Back

Speaker "Emad Barsoum" Details Back

 

Topic

Productizing ML and Deep Learning through ONNX.

Abstract

Deploying a trained ML and DNN model to production and target various hardware’s and latency requirements is challenging. There are a plethora of training frameworks that are used by data scientists some of them have inference runtime and other don’t, most data scientists use multiple frameworks simultaneous which make deployment to production very costly. Furthermore, having multiple frameworks each with different architecture, make it difficult for hardware vendors to optimize their hardware for AI workload. In order to address the challenges of productizing ML and DNN workload, we created ONNX (Open Neural Network Exchange) standard and ONNX Runtime. ONNX is an open standard format that can represent most ML and DNN models, it was started by Microsoft and Facebook, and now include a large number of participants from large companies to individual. To succeed as industry standard, a common format isn’t enough, this is why we build an ecosystem around ONNX. We have converters from most used frameworks to ONNX format and a test coverage for anyone interested to implement their own converter. We have debug and visualization tool. And there are multiple hardware vendors supporting ONNX. In addition, we implemented a fast ONNX runtime that run on multiple hardware targets. ONNX Runtime is a very efficient and flexible runtime created and open sourced by Microsoft. It is designed from the ground up to support multiple backends and the ability to mix and match between backends. You can also add custom OP if it isn’t covered by ONNX standard. ONNX Runtime is a universal runtime for deep learning and machine learning models. You can train with whatever framework you prefer and deploy to ONNX Runtime. ONNX Runtime support graph optimization techniques such as OP fusion, sub-expression elimination, constant folding, graph partition and more. In this talk, we will discuss the architecture of ONNX Runtime, its various backend and how to turn on or off its multiple optimization techniques. And finally, we will discuss the roadmap of ONNX and ONNX Runtime and how you can participate.

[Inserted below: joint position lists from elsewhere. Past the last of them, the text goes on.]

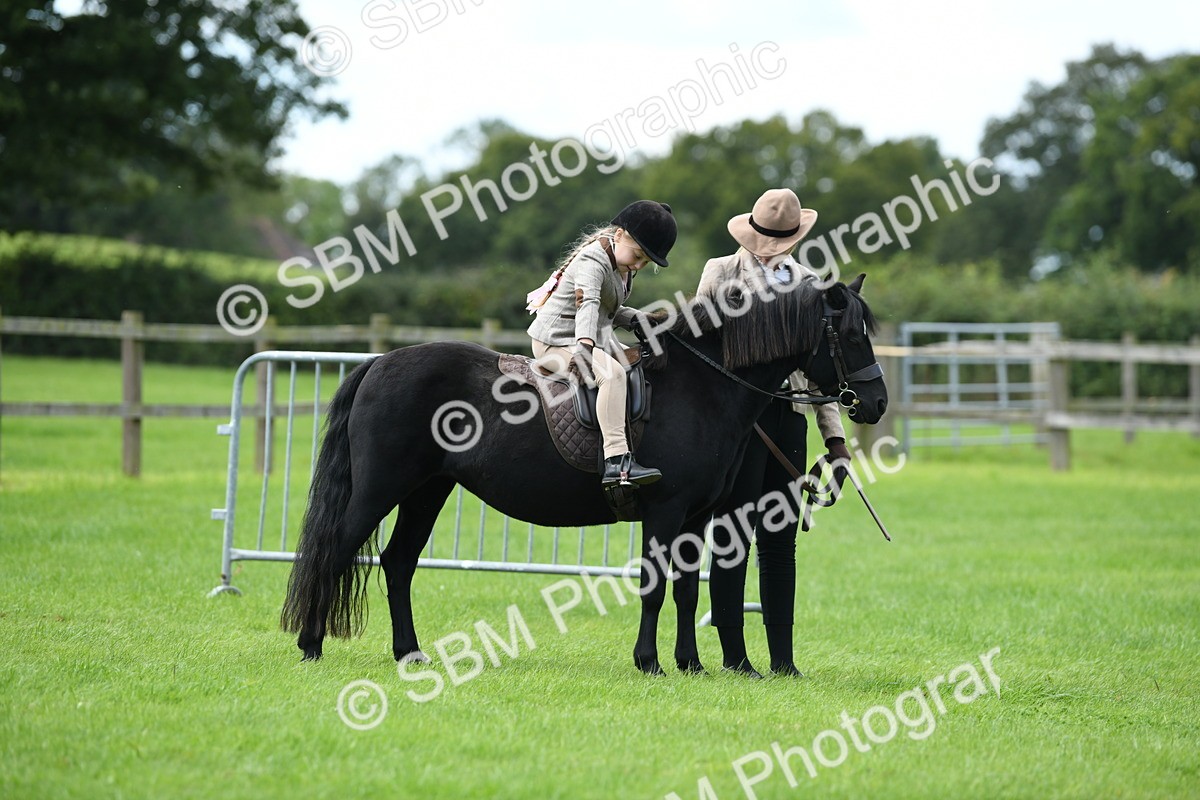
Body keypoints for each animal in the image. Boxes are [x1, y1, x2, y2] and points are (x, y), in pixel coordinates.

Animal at [280, 273, 888, 675]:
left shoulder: (696, 518)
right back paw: (311, 645)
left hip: (427, 491)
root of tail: (380, 362)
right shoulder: (665, 511)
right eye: (852, 334)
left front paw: (689, 663)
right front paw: (650, 662)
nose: (876, 403)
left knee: (398, 562)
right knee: (335, 550)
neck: (701, 384)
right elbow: (654, 587)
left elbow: (687, 592)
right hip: (381, 489)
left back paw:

Who is this presentation for?
For any product groups that want to move ML and deep learning research to production.

Prerequisite knowledge:
Basic knowledge in ML and deep learning.

What you'll learn?
Open Neural Network Exchange (ONNX) format, why it was created and what problem does it solve.

Profile

Emad Barsoum is an Architect at Microsoft AI Platform team. He leads the deep learning framework effort at Microsoft and help driving Microsoft strategy in AI. Prior to that Emad was Principal SDE and Applied Researcher in the Advance Technology Group at Microsoft Research. He was one of the core developer and researcher behind the Emotion Recognition algorithm used in MS Cognitive Service for both still image and video. Before that, He was one of the main Architects for NUI API on Xbox One, and the tech lead for the depth reconstruction pipeline for Kinect v2. His current research focuses are in computer vision and deep learning algorithms, especially in the area of activity detection/recognition and unsupervised learning. He has given numerous internal and external talks on Deep Learning and Computer Vision. He received his M.S. degree from U.C.Irvine and his doctoral degree from Columbia University.